この第一原因という概念を追求、解明したのがギリシャのアリストテレスという哲学者でした。
ギリシャは今でこそ、EUのお荷物になっていますが、先祖には聡明な人が沢山排出されていました。
ただあまりにも聡明であったため、神についての証明作業で古代のギリシャは、とんでもないところに行ってしまったのでした
 
 ギリシャ人は考えました。神は第一原因でなければならない、と。そこまでは古代ヘブル人と一緒です。しかし、頭のよかったギリシャ人は考えました、
「第一原因は他を動かすことはあったとしても、自らは不動であって、他の何物からも動かされない、たとえ、自分が創造したものが苦悩の淵に沈んだとしても心を動かされることはない、もしも同情して心を動かしたとするならば、他からの影響を受けたことになり、それでは第一原因とはいえなくなる」と。
そこでギリシャ人は神の本性から情緒や感性を取ってしまったのです。
 
この結果、ギリシャの神は万物を創造したあと、万物に関わることをやめて世界の動きからリタイアした神とされました。ですからギリシャの神は人が祈っても聞きませんし、叫んでも耳を傾けようとはしません。自分が造った被造物に対して一切の関心を持たない、というのがギリシャの神のイメージです。
 
 しかし、聖書の神は万物の創造者であるだけでなく、万物の根源であり、第一の原因です。

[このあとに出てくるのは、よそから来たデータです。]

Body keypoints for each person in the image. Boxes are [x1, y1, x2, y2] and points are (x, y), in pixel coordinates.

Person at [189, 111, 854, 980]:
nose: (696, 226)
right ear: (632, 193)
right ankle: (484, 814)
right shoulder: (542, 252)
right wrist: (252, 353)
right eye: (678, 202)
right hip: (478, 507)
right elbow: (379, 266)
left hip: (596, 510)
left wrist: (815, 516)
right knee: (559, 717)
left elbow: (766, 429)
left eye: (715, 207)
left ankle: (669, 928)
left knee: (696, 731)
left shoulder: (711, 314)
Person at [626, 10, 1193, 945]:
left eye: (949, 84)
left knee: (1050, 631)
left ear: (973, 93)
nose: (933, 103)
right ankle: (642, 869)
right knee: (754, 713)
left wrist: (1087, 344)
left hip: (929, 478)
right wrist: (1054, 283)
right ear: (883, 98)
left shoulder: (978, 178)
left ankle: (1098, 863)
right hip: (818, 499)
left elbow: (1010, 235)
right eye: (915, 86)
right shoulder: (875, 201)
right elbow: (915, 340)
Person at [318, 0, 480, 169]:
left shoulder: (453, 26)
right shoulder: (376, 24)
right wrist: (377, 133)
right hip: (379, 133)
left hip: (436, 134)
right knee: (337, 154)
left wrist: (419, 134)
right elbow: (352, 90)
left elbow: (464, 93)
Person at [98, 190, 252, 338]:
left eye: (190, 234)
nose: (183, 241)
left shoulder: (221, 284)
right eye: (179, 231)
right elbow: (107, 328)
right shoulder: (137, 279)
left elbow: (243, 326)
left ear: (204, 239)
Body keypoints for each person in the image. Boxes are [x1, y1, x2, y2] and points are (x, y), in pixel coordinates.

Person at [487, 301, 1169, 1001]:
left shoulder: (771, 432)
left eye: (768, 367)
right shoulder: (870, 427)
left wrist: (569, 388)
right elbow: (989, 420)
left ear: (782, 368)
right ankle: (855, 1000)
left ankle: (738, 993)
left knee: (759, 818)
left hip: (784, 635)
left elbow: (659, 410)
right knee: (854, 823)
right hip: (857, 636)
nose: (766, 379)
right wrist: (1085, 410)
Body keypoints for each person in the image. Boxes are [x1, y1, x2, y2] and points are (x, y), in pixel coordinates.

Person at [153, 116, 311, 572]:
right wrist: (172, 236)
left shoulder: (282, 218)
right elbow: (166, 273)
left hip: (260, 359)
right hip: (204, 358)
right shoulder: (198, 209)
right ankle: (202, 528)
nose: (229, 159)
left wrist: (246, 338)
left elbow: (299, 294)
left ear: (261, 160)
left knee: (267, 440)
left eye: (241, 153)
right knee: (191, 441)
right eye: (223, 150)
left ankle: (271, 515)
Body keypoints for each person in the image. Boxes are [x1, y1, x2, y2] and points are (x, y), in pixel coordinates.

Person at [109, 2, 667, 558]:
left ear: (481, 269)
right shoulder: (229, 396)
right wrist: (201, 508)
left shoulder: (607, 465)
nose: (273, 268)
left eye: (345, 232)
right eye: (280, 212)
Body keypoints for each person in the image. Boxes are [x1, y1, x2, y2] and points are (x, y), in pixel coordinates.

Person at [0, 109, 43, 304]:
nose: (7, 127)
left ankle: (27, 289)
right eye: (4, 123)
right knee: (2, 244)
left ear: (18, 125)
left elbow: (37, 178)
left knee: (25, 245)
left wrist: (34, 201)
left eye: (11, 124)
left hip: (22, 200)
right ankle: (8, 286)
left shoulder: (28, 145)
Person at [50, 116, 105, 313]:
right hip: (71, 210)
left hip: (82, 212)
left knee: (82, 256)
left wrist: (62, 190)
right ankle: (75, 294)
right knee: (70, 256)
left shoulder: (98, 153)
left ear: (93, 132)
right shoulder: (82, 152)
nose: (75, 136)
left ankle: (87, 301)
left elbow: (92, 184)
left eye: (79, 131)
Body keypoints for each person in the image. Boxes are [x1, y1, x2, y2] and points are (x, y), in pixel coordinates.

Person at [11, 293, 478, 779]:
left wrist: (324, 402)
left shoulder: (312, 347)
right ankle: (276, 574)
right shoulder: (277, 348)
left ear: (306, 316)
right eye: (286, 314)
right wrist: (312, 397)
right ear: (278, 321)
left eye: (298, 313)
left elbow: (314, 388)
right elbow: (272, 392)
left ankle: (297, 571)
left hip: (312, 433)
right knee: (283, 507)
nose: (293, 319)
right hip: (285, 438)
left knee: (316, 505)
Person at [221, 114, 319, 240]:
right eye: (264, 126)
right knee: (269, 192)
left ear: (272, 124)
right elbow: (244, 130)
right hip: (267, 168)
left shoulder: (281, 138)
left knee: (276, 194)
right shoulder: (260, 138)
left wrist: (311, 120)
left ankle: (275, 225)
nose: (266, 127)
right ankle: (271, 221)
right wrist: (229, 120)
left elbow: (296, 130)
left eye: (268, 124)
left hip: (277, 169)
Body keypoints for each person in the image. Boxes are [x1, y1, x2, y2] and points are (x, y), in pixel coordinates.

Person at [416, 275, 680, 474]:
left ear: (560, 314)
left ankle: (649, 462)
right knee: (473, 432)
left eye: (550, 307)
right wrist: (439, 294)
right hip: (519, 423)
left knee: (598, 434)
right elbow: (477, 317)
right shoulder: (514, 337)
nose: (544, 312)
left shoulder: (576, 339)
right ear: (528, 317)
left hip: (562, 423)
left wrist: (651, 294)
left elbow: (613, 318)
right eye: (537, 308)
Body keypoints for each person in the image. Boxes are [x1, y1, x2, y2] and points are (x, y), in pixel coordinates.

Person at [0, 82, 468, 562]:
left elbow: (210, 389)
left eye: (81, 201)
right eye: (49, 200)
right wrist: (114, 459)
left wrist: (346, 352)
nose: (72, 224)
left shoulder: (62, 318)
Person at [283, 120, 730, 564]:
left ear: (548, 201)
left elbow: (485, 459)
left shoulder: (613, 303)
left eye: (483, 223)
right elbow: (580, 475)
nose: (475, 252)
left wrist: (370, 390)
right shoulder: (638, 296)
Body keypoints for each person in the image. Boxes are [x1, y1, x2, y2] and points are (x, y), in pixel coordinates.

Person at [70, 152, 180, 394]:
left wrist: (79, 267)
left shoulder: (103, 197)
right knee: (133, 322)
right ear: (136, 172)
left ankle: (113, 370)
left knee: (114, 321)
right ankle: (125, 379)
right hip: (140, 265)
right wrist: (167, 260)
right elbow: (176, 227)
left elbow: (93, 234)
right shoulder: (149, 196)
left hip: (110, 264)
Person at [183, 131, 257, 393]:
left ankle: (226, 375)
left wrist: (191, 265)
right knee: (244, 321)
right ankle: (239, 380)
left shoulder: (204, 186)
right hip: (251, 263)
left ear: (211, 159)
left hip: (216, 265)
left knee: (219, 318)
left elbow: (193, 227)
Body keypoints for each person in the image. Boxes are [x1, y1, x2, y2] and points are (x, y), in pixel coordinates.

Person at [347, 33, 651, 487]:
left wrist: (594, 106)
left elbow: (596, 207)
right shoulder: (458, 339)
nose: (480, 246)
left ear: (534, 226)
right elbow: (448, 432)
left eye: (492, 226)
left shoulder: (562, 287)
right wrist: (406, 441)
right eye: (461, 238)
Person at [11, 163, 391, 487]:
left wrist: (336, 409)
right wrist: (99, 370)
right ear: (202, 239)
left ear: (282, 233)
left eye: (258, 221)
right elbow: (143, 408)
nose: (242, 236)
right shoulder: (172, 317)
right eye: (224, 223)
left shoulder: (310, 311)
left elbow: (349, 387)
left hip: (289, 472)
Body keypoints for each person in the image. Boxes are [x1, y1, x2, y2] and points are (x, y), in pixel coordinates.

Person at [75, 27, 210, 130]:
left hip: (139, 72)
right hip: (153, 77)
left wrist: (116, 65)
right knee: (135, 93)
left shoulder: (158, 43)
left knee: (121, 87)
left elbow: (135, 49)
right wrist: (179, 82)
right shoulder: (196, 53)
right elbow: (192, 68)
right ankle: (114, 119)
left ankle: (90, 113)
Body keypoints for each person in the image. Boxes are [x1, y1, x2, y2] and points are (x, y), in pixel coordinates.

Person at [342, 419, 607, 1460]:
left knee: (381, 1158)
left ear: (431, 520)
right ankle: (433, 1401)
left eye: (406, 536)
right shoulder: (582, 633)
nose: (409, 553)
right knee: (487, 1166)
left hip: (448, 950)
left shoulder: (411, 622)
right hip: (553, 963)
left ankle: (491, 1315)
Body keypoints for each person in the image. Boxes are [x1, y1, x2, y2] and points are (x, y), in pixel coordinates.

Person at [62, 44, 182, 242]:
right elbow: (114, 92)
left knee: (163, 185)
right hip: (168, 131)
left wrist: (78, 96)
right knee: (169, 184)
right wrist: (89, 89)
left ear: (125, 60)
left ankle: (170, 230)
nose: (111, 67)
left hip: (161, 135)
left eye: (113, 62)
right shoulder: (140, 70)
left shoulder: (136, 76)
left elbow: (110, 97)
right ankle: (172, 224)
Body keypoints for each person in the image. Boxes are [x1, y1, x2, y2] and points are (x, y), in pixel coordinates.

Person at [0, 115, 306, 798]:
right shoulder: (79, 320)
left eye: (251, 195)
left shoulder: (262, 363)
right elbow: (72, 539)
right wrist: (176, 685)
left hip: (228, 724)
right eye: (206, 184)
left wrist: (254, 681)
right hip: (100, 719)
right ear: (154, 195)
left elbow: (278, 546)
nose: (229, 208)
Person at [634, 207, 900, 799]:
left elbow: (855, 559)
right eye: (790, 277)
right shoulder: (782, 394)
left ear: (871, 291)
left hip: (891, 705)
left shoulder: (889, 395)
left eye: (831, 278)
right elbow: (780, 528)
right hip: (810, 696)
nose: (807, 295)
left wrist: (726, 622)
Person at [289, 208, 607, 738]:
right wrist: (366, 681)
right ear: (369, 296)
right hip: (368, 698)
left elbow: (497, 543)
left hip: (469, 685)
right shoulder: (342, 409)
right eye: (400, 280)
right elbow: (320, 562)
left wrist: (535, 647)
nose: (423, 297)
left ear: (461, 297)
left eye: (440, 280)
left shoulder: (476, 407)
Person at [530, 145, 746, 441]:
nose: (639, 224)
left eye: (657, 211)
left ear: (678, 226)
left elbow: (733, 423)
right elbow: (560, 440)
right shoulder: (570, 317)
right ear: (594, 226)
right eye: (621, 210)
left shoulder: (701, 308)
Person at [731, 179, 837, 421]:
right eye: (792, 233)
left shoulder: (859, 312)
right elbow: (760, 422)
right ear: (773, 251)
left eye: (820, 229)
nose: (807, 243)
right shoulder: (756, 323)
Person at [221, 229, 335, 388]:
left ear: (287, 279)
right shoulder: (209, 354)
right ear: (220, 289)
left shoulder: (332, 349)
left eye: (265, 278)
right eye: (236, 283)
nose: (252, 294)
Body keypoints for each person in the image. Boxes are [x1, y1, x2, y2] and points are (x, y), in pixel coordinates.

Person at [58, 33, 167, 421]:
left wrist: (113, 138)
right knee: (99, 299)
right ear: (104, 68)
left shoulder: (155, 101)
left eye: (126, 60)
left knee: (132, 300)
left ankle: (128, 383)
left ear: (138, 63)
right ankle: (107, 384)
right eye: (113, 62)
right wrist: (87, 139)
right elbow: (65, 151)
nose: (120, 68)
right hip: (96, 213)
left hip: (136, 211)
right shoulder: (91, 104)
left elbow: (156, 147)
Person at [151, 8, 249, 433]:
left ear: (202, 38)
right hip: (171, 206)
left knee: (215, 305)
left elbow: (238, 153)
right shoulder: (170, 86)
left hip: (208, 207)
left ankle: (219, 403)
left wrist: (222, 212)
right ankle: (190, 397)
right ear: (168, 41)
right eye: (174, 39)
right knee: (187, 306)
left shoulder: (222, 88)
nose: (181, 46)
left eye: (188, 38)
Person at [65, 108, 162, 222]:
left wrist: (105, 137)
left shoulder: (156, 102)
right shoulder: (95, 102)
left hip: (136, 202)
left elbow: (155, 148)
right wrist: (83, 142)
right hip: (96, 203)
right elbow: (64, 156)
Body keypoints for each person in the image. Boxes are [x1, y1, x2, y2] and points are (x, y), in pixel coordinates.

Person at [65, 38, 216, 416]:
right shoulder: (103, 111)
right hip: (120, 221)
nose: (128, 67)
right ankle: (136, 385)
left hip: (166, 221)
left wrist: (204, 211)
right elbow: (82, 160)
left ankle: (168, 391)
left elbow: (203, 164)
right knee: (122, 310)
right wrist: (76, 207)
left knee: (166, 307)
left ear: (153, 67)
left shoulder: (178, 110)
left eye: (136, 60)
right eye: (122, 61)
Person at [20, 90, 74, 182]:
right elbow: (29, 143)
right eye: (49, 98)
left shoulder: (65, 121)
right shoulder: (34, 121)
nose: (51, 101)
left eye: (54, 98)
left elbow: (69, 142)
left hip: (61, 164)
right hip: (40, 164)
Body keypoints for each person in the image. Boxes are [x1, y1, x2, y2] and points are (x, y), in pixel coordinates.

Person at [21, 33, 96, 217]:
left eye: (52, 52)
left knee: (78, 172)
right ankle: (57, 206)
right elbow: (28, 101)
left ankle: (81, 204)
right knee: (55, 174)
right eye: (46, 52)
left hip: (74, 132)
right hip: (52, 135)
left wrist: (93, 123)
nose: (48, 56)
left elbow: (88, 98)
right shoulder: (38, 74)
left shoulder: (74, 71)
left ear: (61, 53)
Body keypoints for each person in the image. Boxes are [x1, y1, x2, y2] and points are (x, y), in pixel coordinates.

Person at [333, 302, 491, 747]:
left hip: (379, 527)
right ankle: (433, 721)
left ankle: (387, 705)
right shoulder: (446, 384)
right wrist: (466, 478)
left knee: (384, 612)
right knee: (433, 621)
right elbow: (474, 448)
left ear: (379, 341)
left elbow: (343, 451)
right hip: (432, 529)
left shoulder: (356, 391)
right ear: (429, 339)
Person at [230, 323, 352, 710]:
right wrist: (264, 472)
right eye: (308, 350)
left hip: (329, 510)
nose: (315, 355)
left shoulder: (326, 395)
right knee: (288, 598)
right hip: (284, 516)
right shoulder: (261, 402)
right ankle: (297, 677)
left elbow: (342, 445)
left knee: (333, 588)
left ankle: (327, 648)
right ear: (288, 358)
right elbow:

聖書の神がギリシャの神さまと全く違うのは、聖書の神さまの方は心、感情というものを持っていることです。聖書の神は感情が豊かで、自分が創造した万物に今も非常な関心を持っている神なのです。
そして神は語りかけます。苦悩の時にははばかることなく、いつでも、どこからでも神なる私を呼べ。そうすれば私はあなたに向かって助けの手を伸べる、と。

「悩みの日に我を呼べ、われを呼べ、われ、汝(なんじ)を助けん、しかして汝、われを崇むべし」(詩篇50篇15節 文語訳)。